LC: My work is an unconventional interpretation of landscape. My current installation is based on an imaginary narrative between me and my father, interwoven with subtle environmental messages. It’s a combination of sculpture, light and sound that will be completely transient. Gone without a trace. The sculptural pieces are all made from unfired clay, with the idea that they will eventually crumble and return to the environment from which they came from. I will then project my photography onto them, and I have also made a soundscape from recordings that I made in Iceland combined with an improvisational piano piece. This piece is for the degree show and it came from the idea of ‘setting up camp’ somewhere in the great outdoors, so I have clay sleeping mats, various flasks, a Trangia cooker set, a map, a compass, binoculars, a camera, a water bottle. After a residency in Iceland last June, I became interested in the Tourism industry’s shameless sell of Iceland as a ‘wilderness’ place. The truth is, Iceland receives more that 1 million tourists a year, and they only have a native population of roughly a third of that. Iceland is still a place of majestic beauty, but it has suffered from too many tourists crowding the sights and subsequently the once ‘sublime’ landscape has been altered with the building of roads, carparks, paths, hotels, kiosks and visitor centres. When I returned from Iceland, myself having participated in said tourism, I discovered that my father had been there in 1969 on a school trip, and had taken photos which were on 35mm projector slides. There was so much contrast in our experiences. He had got there on an overnight ferry, I had got there on a two hour flight, he had camped everywhere he went, I stayed in hostels, he didn’t meet anyone who spoke English, I spoke to everyone in English. This provoked me to begin a photographic series, where I artificially combined my photography with that of my father’s to create double exposures that illustrate the differences as time has passed.


SU: Working on this project, is there anything that gave you a new insight into sustainability or sustainable practices?
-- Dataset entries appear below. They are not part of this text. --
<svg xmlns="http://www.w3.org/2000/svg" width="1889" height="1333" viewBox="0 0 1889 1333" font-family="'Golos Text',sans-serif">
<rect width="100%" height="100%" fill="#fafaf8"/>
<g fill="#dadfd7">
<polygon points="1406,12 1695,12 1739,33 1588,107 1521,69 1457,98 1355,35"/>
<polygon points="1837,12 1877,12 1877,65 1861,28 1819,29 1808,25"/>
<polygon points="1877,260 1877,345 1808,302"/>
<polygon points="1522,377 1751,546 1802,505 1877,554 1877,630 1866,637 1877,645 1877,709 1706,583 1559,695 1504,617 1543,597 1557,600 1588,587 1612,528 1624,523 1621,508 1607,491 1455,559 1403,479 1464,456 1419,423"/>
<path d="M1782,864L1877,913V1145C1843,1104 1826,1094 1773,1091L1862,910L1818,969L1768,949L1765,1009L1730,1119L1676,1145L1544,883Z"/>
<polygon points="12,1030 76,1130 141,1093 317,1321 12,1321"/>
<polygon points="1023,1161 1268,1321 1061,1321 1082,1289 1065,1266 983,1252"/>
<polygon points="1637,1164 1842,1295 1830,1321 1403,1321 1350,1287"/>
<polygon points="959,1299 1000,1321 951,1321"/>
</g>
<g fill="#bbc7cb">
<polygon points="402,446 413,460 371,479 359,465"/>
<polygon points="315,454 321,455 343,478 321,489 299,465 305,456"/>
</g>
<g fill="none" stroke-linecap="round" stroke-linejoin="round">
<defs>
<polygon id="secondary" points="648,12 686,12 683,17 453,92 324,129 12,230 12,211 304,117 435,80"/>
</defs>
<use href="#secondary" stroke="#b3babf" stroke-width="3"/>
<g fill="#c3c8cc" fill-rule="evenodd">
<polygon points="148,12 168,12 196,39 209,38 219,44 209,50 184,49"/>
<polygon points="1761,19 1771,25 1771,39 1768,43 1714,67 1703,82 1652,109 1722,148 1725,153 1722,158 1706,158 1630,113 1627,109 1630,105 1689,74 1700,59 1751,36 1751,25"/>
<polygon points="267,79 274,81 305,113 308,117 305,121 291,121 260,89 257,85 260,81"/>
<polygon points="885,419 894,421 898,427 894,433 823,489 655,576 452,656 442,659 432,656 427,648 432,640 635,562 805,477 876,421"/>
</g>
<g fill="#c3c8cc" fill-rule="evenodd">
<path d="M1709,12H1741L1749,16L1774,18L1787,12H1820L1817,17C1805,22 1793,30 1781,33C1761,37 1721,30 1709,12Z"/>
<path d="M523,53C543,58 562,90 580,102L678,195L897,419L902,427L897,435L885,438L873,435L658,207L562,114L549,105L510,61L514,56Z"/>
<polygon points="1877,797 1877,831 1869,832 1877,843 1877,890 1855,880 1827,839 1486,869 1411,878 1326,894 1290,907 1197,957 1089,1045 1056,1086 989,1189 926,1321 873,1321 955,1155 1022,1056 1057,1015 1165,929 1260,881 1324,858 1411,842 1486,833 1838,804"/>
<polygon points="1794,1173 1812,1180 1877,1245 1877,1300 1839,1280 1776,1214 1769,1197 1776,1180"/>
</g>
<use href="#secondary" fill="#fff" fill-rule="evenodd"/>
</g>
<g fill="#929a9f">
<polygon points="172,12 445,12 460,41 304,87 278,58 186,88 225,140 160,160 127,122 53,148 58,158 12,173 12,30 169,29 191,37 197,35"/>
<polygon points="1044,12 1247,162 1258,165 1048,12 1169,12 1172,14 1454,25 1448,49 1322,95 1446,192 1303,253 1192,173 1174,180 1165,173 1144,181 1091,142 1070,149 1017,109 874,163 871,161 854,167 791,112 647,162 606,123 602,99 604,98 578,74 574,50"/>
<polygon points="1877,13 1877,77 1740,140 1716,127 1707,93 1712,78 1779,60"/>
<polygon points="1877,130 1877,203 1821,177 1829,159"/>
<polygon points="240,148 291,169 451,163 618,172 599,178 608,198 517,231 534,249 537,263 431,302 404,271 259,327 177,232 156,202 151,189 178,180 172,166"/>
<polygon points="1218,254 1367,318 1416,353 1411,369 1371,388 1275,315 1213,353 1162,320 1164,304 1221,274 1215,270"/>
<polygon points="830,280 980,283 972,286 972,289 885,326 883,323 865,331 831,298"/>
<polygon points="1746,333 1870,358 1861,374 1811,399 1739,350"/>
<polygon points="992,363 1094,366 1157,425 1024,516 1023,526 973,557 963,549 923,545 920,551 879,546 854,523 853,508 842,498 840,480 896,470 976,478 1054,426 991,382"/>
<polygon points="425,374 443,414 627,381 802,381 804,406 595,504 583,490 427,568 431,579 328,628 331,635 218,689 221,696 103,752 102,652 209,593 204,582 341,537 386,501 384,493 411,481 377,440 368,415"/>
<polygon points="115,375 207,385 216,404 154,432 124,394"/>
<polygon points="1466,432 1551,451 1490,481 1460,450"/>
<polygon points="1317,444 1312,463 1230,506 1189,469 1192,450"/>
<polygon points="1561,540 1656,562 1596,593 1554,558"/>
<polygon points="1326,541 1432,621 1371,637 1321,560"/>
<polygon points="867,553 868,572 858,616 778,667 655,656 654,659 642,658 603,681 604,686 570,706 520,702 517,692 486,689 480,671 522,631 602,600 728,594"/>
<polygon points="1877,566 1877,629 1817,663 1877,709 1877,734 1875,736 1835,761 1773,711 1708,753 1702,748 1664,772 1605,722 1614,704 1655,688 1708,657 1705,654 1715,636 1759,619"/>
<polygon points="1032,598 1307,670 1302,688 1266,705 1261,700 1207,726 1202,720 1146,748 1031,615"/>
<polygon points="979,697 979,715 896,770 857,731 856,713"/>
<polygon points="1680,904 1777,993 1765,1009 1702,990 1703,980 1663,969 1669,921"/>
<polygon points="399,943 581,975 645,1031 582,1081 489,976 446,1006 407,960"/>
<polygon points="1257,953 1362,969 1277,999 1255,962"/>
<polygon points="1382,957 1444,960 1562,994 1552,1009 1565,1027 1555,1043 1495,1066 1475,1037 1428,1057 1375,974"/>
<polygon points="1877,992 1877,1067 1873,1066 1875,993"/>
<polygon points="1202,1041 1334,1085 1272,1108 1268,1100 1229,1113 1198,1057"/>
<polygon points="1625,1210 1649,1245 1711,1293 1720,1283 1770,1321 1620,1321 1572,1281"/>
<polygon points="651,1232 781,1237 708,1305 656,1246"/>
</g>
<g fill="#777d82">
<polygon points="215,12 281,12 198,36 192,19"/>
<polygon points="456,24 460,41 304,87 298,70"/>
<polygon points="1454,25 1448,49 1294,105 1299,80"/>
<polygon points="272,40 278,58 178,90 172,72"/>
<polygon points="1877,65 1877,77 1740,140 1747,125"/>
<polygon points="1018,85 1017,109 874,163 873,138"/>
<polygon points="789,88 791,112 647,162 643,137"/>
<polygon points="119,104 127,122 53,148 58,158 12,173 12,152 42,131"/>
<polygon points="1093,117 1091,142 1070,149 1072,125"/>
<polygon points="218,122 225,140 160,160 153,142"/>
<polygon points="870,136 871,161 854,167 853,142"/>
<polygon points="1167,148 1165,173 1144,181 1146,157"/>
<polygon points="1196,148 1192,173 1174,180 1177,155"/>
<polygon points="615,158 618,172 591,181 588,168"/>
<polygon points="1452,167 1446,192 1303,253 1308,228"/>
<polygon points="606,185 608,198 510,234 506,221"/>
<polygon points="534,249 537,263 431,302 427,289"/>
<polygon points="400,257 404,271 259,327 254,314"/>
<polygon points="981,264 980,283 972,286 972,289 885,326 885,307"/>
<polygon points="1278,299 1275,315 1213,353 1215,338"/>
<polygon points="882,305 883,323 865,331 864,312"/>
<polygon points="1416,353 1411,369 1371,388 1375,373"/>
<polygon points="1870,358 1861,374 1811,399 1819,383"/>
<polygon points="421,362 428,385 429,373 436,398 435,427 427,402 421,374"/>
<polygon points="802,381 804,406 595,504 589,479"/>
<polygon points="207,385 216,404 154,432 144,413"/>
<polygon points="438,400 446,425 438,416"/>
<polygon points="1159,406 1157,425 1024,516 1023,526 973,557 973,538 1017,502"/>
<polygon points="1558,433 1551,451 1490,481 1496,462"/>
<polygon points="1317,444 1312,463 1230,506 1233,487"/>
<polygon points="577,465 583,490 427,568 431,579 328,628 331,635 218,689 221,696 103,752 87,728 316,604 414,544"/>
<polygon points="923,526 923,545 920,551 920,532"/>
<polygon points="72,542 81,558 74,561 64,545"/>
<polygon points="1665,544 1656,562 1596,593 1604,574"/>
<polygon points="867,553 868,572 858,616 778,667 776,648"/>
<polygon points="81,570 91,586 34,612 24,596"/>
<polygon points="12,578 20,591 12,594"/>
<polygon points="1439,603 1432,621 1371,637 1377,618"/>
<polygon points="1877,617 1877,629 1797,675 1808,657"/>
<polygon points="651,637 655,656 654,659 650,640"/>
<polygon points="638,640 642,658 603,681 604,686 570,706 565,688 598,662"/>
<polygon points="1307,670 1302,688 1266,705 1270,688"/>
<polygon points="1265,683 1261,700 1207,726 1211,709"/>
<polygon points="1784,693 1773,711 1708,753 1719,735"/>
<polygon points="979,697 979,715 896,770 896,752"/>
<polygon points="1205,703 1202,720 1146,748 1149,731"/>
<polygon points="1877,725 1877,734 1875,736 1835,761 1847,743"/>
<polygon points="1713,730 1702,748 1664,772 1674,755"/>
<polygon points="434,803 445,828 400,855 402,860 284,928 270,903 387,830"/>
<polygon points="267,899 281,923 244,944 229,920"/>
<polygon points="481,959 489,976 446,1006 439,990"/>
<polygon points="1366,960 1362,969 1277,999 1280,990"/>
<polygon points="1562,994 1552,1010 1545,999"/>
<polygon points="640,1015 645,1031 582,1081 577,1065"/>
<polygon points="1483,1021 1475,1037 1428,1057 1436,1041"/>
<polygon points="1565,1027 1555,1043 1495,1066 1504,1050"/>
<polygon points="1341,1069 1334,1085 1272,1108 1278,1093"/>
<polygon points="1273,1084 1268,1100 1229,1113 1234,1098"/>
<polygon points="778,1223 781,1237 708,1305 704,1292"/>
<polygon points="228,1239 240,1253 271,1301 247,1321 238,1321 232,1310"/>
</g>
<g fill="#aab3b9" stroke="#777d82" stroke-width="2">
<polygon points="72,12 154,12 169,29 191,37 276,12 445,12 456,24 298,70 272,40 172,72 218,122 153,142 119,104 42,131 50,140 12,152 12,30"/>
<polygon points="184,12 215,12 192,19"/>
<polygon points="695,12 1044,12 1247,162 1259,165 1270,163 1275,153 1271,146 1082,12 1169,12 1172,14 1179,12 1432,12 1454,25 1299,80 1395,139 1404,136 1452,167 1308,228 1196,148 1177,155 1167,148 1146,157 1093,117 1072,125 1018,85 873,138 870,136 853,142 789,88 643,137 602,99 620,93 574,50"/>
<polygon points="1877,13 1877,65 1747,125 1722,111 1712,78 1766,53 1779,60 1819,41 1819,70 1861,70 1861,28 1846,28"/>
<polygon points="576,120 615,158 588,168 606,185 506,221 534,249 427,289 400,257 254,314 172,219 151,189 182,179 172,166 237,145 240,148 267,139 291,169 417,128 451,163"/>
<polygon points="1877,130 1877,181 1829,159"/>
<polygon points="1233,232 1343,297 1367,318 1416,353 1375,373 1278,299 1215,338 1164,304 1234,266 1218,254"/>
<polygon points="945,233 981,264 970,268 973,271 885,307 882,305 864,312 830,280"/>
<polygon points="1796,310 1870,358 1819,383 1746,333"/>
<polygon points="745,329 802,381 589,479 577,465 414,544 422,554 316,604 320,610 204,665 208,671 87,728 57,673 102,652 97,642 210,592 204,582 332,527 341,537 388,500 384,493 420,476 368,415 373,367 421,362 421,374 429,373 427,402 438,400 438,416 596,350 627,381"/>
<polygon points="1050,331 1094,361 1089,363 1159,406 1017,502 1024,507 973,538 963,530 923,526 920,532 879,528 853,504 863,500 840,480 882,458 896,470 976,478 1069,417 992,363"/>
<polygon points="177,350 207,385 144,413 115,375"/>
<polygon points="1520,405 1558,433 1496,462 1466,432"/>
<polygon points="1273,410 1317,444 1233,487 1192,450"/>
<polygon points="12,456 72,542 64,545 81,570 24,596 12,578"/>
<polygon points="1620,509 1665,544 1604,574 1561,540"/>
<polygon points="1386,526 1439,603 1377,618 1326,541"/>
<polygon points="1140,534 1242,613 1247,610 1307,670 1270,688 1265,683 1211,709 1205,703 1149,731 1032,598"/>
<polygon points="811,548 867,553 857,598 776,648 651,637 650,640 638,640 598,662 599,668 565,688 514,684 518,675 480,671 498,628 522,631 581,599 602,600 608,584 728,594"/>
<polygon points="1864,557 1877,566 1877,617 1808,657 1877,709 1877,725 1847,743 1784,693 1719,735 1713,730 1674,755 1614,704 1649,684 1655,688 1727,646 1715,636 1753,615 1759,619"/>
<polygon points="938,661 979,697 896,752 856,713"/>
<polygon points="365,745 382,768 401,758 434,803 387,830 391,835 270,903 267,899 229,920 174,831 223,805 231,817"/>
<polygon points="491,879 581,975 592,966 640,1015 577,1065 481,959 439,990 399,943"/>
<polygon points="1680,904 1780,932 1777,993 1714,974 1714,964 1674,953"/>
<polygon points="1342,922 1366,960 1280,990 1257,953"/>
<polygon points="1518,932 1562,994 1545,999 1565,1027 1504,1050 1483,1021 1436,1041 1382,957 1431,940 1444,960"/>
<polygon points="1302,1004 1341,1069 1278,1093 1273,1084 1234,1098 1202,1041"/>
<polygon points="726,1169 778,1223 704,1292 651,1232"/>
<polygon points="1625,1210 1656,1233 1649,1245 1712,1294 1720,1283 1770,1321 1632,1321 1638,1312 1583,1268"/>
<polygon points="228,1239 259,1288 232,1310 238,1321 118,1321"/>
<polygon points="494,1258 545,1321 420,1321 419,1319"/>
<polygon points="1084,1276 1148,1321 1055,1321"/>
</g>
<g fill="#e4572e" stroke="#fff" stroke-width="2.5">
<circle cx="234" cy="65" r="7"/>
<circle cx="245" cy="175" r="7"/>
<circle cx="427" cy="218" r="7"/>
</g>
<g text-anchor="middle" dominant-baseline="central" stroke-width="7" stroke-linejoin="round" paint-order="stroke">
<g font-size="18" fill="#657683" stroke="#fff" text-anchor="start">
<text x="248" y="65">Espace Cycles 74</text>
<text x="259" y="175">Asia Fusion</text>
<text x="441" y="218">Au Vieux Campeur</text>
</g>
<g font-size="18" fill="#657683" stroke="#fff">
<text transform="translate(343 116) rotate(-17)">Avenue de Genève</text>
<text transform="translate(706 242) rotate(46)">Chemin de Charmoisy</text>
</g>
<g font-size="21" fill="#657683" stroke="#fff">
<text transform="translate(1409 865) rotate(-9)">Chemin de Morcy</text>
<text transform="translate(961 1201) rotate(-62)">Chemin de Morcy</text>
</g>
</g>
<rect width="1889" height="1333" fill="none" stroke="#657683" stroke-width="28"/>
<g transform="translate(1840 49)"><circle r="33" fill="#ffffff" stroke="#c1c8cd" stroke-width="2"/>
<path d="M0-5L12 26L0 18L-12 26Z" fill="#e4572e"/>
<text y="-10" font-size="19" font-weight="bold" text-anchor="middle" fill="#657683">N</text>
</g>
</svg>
LC: The combination of Analogue and Digital photography triggered an idea to create things in a digital way, so that my art that left no physical trace. Often art can be a very wasteful business to be in, it’s also very trial and error so can lead to a lot of materials getting wasted whilst you are experimenting. So, I started using projection to bring things to life, and making art in the form of GIFs, designed to be viewed on screen. The Anthropocene era for me is characterised by our veracious use of technology, and as a millennial I thought it was fitting for me to explore these new methods of creating art to minimise waste. ​ My dissertation discussed how control and colonisation of the landscape had altered the experience of the wilderness for the modern visitor. Emmanuel Kant’s philosophies on the natural Sublime and Romantic landscape painting of Casper David Friedrich were contrasted with modern Icelandic Art by those such as Icelandic Love Corporation and Pétur Thomsen. Obviously I’m not going to advocate flying to a different country to get your research, but my Icelandic residency really did open my eyes and allowed me to tap into the contemporary art scene over there, which is very environmentalist. A fresh look at things can be what triggers your most exciting project. Fine Art can often be self-indulgent and uninviting to the wider public, so the key with art is to use it in a positive way to make people really think about important issues without being too ‘in your face’.